Sumber daya manusia di Desa Putat Kidul dan pendatang baru dari daerah lain yang
berkualitas rendah juga menjadi pemicu berkembangnya Lokalisasi “Girun”.
Maraknya bisnis prostitusi illegal pada Desa Putat Kidul mengakibatkan
keresahan dan ketidaknyamanan warga sekitar. Selain keluhan yang dikeluarkan oleh
warga sekitar, salah satu faktor yang mendasari penutupan ini adalah Intruksi Bupati
Malang Nomor 2 Tahun 2014 tentang Larangan Beroperasi Bagi Pekerja Seks
Komersial di Wilayah Kabupaten Malang. Berdasarkan keluhan warga dan Intruksi
Bupati Malang, Bupati Malang mengeluarkan Instruksi Penutupan Lokalisasi
“Girun”.
Operasi penertiban lokalisasi “Girun” dilaksanakan atas dasar Intruksi Bupati
Malang pada tanggal Sabtu, 8 Mei 2021. Operasi ini merupakan gabungan antara
Satpol PP Kab. Malang bersama PT. KAI DAOP 8 Surabaya dengan melibatkan
jajaran TNI/POLRI dan Organisasi Perangkat Daerah Kab. Malang serta segenap
elemen masyarakat di Kecamatan Gondanglegi, Kabupaten Malang. Operasi
dilakukan dengan cara pembongkaran bangunan illegal dan penyegelan tanah yang
menjadi sarang prostitusi. Sebagai langkah pencegahan adanya lokalisasi baru di
daerah tersebut, Satpol PP Kab. Malang secara rutin melakukan Razia setiap bulan.
Selain berdampak terhadap sebaran tempat prostitusi, penutupan lokalisasi
Girun juga berdampak secara ekonomi. Bagi warga Desa Putat Kidul, beberapa rumah
yang pada awalnya berfungsi sebagai tempat penjualan burung, sekarang sebagian
besar mereka tidak berjualan lagi karena perobohan bangunan milik PT. KAI.

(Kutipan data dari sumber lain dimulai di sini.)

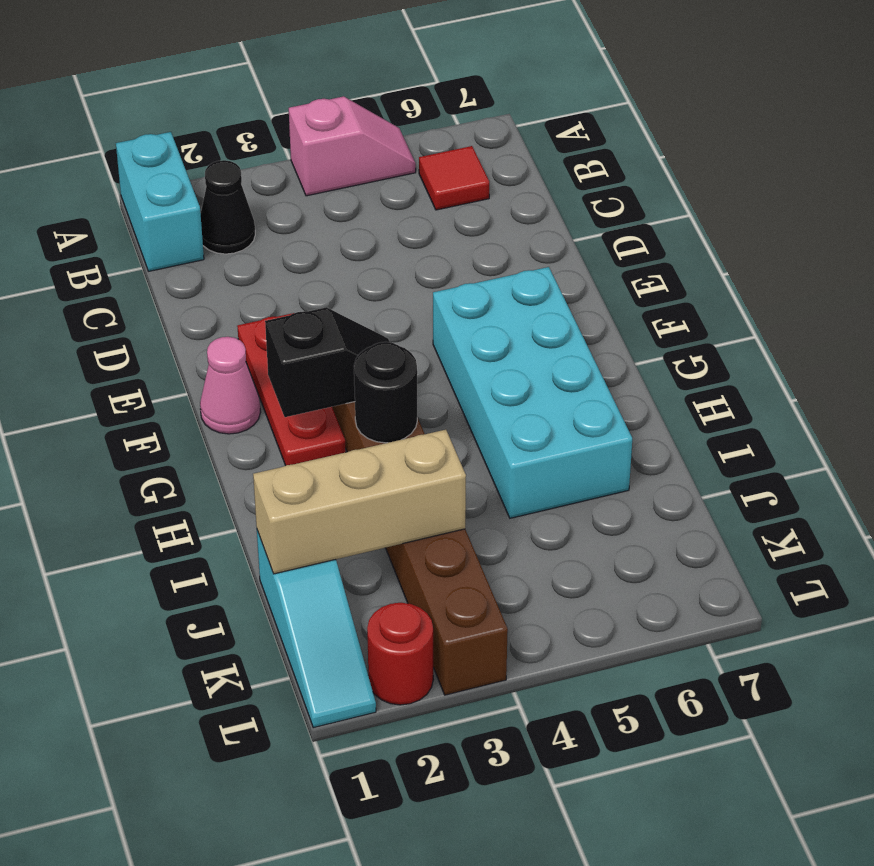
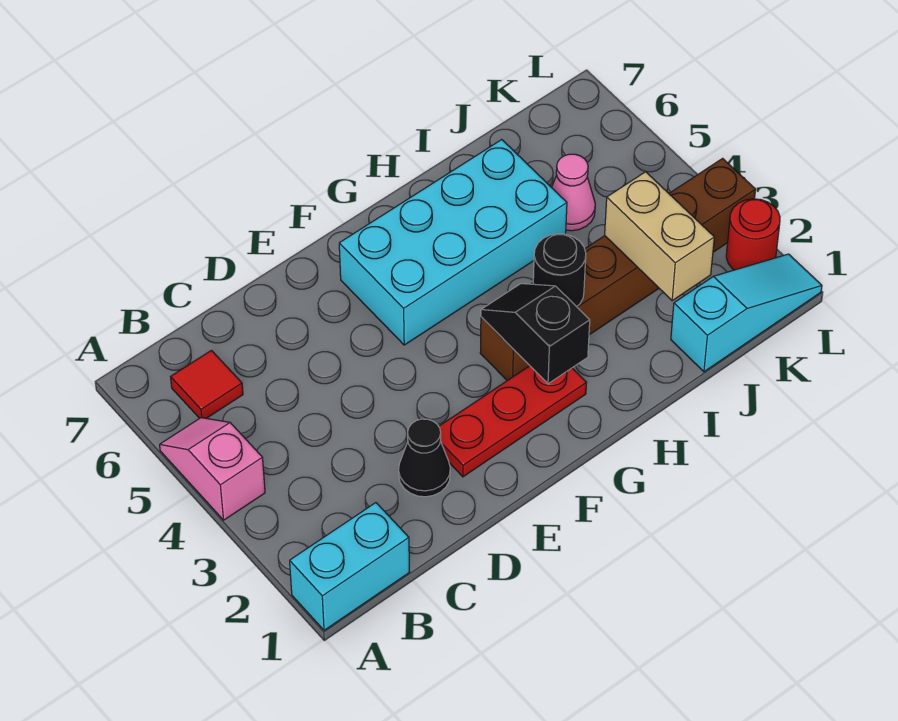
black 1x1 cone [201,160,255,254] -> black 1x1 cone moved to [399,419,450,497]
pink 1x1 cone [200,337,260,434] -> pink 1x1 cone moved to [552,154,595,231]
tan 1x3 brick [253,430,466,574] -> tan 1x2 brick [605,172,714,300]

Pembeli yang biasanya berasal dari luar wilayah Kab. Malang atau konsumen dari
WTS di Girun sudah tidak ada yang berdatangan lagi.

4.2 Saran
Dari hasil wawancara yang kami lakukan, Wahyu Perwira Praptama SH,
selaku Seksi Pencegahan Bidang Penegakkan Perundang-undangan Daerah
menyatakan bahwa langkah pemerintah setelah pembubaran lokalisasi adalah dengan
mengadakan rehabilitasi sosial, penyuluhan terhadap PSK, dan pemberian uang saku.
Ide penulis untuk masalah ini bagi pemerintah dalam menangani lokalisasi
yang marak berkembang di daerah Kec. Gondanglegi adalah dengan pengawasan
yang lebih ketat dan meluas. Pemerintah juga dapat memberikan pemberdayaan
sumber daya manusia dan lapangan pekerjaan yang lebih memadai bagi masyarakat

19
sekitar dan eks pekerja seks untuk mendapatkan pekerjaan yang lebih baik sebagai
langkah pencegahan berkembangnya prostitusi yang baru.